I end this blog with a quote from Vaclav Havel: “keep the company of those who seek the truth, and run from those who’ve found it”.

 

 

Would you think Beethoven was a better composer if he had a master’s degree?

Einstein quote

Many years ago, while in my teens and early twenties, I went to acting school.  I attended the high school of performing arts (the Fame school) in Manhattan.  I also went to other schools that had prestigious reputations.  I noticed early on how many people weren’t that talented, yet, they were endlessly encouraged to persist in a field where chances were slim to none they would end up as a working actor.  They would rack up credentials to fill their resumes with.  Meanwhile, plenty of brilliant actors didn’t need a single acting class to shine.  In my opinion, you either had it or didn’t and if you were in the second category it didn’t matter how much Shakespeare you performed, you weren’t improving.  I also attended a writing class and it was the same experience.  Week after week people would read their stories clinging to the hope they would soon be discovered and could eke out an existence where writing paid their bills.  I would sit there astonished at how boring and unoriginal so much of their writing was and then be shocked and dismayed when the teacher would tell them how fabulous their creation was.   When practicing an art, whether music, writing, painting, acting or even intuition, it doesn’t matter how many seals or degrees you have, what matters is the experience you provide to another.  In fact, I think too much professional guidance tends to lay waste to an ability that comes naturally without force.  Someone can’t really learn to be psychic or communicate with dead people.  Sure, you can learn to improve and have structure that is beneficial, but just because someone has attended twenty different programs doesn’t necessarily mean they are more gifted.  Personally, when I have an interest, instead of paying someone to teach it to me, I read.  Never underestimate the power of books.  People who have studied long and hard and have done copious amounts of research can teach me with their words of wisdom.   I don’t feel the need to have a long resume or a lot of letters after my name to prove I’m capable.

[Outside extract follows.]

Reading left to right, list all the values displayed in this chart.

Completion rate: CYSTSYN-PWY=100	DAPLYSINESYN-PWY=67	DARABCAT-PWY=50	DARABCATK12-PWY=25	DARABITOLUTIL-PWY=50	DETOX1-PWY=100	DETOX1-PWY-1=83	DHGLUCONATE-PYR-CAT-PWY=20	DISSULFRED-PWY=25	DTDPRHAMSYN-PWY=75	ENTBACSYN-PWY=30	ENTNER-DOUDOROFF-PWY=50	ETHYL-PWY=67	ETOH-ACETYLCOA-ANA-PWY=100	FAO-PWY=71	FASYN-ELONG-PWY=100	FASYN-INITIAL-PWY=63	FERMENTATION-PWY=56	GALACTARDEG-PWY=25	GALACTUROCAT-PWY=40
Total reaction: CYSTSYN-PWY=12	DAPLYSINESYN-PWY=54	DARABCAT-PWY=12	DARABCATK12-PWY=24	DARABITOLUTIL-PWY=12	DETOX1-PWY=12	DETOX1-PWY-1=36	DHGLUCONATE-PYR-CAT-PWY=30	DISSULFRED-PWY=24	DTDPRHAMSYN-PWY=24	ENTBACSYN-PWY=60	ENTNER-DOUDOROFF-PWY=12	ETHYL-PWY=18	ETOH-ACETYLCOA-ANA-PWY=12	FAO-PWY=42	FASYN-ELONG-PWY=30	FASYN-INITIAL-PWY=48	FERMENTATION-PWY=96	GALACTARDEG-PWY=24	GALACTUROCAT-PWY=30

The world is full of people trying to succeed.  Success can mean many different things depending on how you view it.  When it comes to someone wanting to be an expert in any given field, most will find a program or course that will teach them how to do what it is they want and desire.   In the realm of spirituality, everywhere you look, there are loads of online schools that promote ways you can learn anything: astrology, past-life regression, tarot, mediumship, Reiki, Shamanism, etc.  These new age modalities appeal to many and rightly so.  In a universe shrouded in mystery there is so much unknown, unexplainable, fascinating phenomena.  Between books, podcasts, webinars, lectures and workshops, there has never been a time when so much access is granted to so many to pursue the esoteric.  All this is great, but it comes with a catch.  When students who feel compelled to explore these topics (with the hope of establishing a professional practice), and have the time and means to indulge, the end result is often mediocrity, because many of these seekers are strongly encouraged by teachers who ooze positivity while stuffing their own purses.

Animals don’t need any education at all.  They’re perfectly brilliant just the way they are. And, they never have to prove a thing.